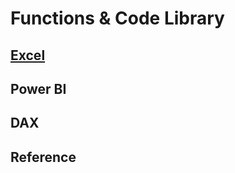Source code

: # Functions & Code Library


## [Excel](excel/excel-index.md)

## Power BI

## DAX

## Reference




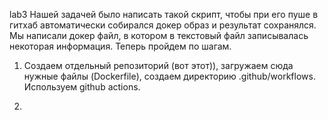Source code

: lab3
Нашей задачей было написать такой скрипт, чтобы при его пуше в гитхаб автоматически собирался докер образ и результат сохранялся. Мы написали докер файл, в котором в текстовый файл записывалась некоторая информация. Теперь пройдем по шагам.
1. Создаем отдельный репозиторий (вот этот)), загружаем сюда нужные файлы (Dockerfile), создаем директорию .github/workflows. Используем github actions. 

2.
══════════
_ACTIVITY:_
Switch every "Source code" in the rows to "Code" and write the rows out again with nothing else changed. Omit the pictures.

_RESPONSE TO THE TASK:_
Code

: # Functions & Code Library


## [Excel](excel/excel-index.md)

## Power BI

## DAX

## Reference




Code

: lab3
Нашей задачей было написать такой скрипт, чтобы при его пуше в гитхаб автоматически собирался докер образ и результат сохранялся. Мы написали докер файл, в котором в текстовый файл записывалась некоторая информация. Теперь пройдем по шагам.
1. Создаем отдельный репозиторий (вот этот)), загружаем сюда нужные файлы (Dockerfile), создаем директорию .github/workflows. Используем github actions. 

2.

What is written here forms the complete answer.